### EXCERPTED PASSAGE:
GiftExchange-v0

Category: Reciprocity Environment (TR-4) Agents: 2 Difficulty: Intermediate Source: coopetition_gym/envs/reciprocity_envs.py

Overview

GiftExchange-v0 implements an asymmetric employer-worker gift exchange game with TR-4 reciprocity dynamics. The employer (Agent 0) sets a wage-cooperation level, and the worker (Agent 1) responds with effort-cooperation. Fair wages elicit reciprocal effort; unfair wages trigger shirking.

The environment tests whether agents can learn asymmetric reciprocity,the worker reciprocates more strongly than the employer due to higher structural dependency.

MARL Classification

Property	Value
Game Type	2-player Markov Game (general-sum)
Cooperation Structure	Mixed-Motive (wage-effort exchange)
Observability	Full
Communication	Implicit
Agent Symmetry	Asymmetric (different endowments, dependencies)
Reward Structure	Integrated utility with asymmetric reciprocity
Action Space	Continuous: $A_0 = [0, 100]$, $A_1 = [0, 80]$
State Dynamics	Deterministic
Horizon	Finite, T = 100 steps
Canonical Comparison	Gift exchange game; Fehr, Kirchsteiger & Riedl (1993); Akerlof (1982)

Formal Specification

Asymmetric Dependency Structure

The interdependence matrix captures power asymmetry:

\[\mathbf{D} = \begin{pmatrix} 0 & 0.4 \\ 0.7 & 0 \end{pmatrix}\]

The worker depends more on the employer ($D_{21} = 0.7$) than the employer depends on the worker ($D_{12} = 0.4$).

Asymmetric Reciprocity Sensitivity (Eq 23)

(Dataset excerpts)
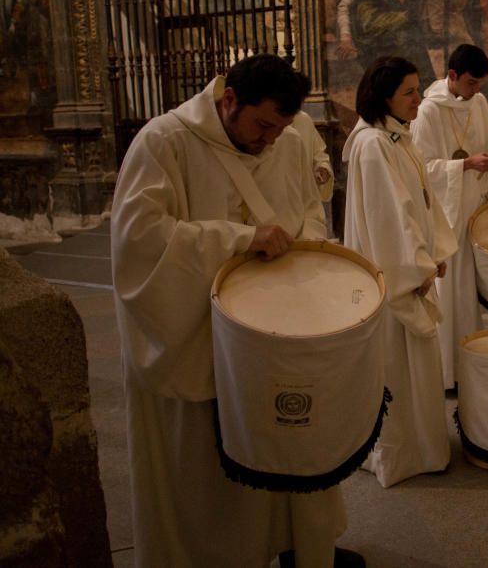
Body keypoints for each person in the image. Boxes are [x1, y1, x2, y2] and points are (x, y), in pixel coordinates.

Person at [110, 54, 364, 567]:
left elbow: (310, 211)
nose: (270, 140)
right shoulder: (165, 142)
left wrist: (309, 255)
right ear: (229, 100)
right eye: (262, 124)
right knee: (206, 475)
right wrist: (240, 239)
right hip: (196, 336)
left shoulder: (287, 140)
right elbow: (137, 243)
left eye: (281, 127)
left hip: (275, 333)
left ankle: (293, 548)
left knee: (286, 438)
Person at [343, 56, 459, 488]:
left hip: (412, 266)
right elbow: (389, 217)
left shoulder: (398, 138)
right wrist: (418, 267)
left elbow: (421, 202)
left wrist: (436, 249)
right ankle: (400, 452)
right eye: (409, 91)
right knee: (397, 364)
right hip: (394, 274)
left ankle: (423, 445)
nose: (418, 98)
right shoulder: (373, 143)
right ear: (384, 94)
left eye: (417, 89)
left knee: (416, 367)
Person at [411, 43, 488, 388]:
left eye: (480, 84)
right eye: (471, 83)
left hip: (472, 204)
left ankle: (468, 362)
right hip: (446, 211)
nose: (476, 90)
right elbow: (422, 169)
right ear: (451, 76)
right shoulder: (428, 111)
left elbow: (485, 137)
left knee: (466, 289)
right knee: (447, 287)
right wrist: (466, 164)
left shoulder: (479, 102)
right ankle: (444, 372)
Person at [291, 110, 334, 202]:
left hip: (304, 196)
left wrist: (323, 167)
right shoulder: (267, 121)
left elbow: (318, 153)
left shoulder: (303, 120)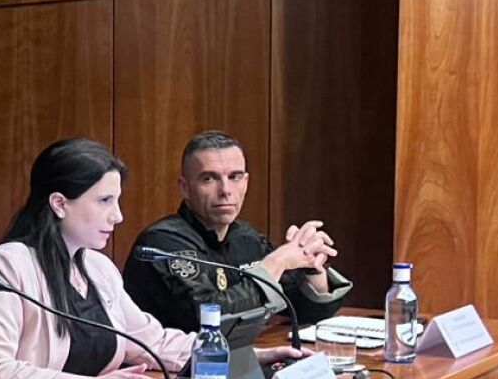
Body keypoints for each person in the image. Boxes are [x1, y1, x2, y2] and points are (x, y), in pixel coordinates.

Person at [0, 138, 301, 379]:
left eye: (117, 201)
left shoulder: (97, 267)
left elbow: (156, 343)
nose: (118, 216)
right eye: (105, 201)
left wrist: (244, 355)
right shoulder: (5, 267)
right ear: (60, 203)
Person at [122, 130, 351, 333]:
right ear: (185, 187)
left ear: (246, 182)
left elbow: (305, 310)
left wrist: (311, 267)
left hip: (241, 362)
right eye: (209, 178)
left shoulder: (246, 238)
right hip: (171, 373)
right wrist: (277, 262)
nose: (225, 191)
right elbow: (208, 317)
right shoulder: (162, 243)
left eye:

### REQUIREMENT A:
Please duplicate the part of the GiftExchange-v0 documentation starting at "GiftExchange-v0 implements an" and ending at "higher structural dependency.".
### REQUIREMENT B:
Write the next section of the GiftExchange-v0 documentation, picking up right after its final line.
These entries have no connection to the GiftExchange-v0 documentation.

### ANSWER A:
GiftExchange-v0 implements an asymmetric employer-worker gift exchange game with TR-4 reciprocity dynamics. The employer (Agent 0) sets a wage-cooperation level, and the worker (Agent 1) responds with effort-cooperation. Fair wages elicit reciprocal effort; unfair wages trigger shirking.

The environment tests whether agents can learn asymmetric reciprocity,the worker reciprocates more strongly than the employer due to higher structural dependency.

### ANSWER B:
With $\rho_0 = 1.2$ and $\eta = 1.5$:

Worker’s sensitivity: $\rho_{21} = 1.2 \cdot 0.7^{1.5} \approx 0.703$
Employer’s sensitivity: $\rho_{12} = 1.2 \cdot 0.4^{1.5} \approx 0.304$

The worker reciprocates 2.3× more strongly than the employer, capturing the empirical finding that dependent parties show stronger reciprocal responses.

TR-4 Equations

All equations follow the standard TR-4 framework:

Equation	Paper Ref	Description
$s_{ij} = a_j - \bar{a}_j$	Eq 19	Cooperation signal
$\bar{a}_j = \frac{1}{\min(k,t-1)} \sum a_j^\tau$	Eq 20	Memory average ($k = 3$)
$\varphi(x) = \tanh(\kappa x)$	Eq 21	Bounded response ($\kappa = 1.0$)
$\rho_{ij} = \rho_0 \cdot D_{ij}^\eta$	Eq 23	Reciprocity sensitivity
$U_{\text{recip}} = \lambda_R \sum T_{ij} \cdot (1+\omega D_{ij}) \cdot \rho_{ij} \cdot \varphi(s_{ij})$	Eq 44	Reciprocity modifier

State Space

S ⊆ ℝ^d with components:

Component	Symbol	Description
Actions	a	Previous cooperation levels
Trust Matrix	T	Pairwise trust (from TR-2)
Reputation	R	Accumulated reputation damage
Interdependence	D	Asymmetric dependencies
Memory	ā	Recent action averages

Action Space

Agent	Role	Endowment	Action Range
0	Employer	100	$[0, 100]$
1	Worker	80	$[0, 80]$

Uniaxial Treatment: This environment uses the single-dimension action space characteristic of Coopetition-Gym v1.x. The employer-worker power asymmetry emerges through asymmetric endowments, dependencies, and reciprocity sensitivities.

Distinction from PartnerHoldUp-v0

Aspect	PartnerHoldUp-v0	GiftExchange-v0
Mechanism	Structural lock-in (TR-1/TR-2)	Voluntary reciprocity (TR-4)
Asymmetry Source	Endowment and dependency	Reciprocity sensitivity
Exit Option	Weak partner can exit	No exit, ongoing exchange
Key Dynamic	Hold-up exploitation	Gift-giving and reciprocation
Strategy	Defensive vs. exploitative	Fair wages trigger effort

Game-Theoretic Background

The Gift Exchange Paradigm

Akerlof’s (1982) efficiency wage theory and Fehr et al.’s (1993) experimental findings establish that: 1. Standard prediction: Workers exert minimum effort regardless of wage

Observed behavior: Higher wages elicit higher effort (positive reciprocity)
Unfair wages: Below-baseline wages trigger effort reduction (negative reciprocity)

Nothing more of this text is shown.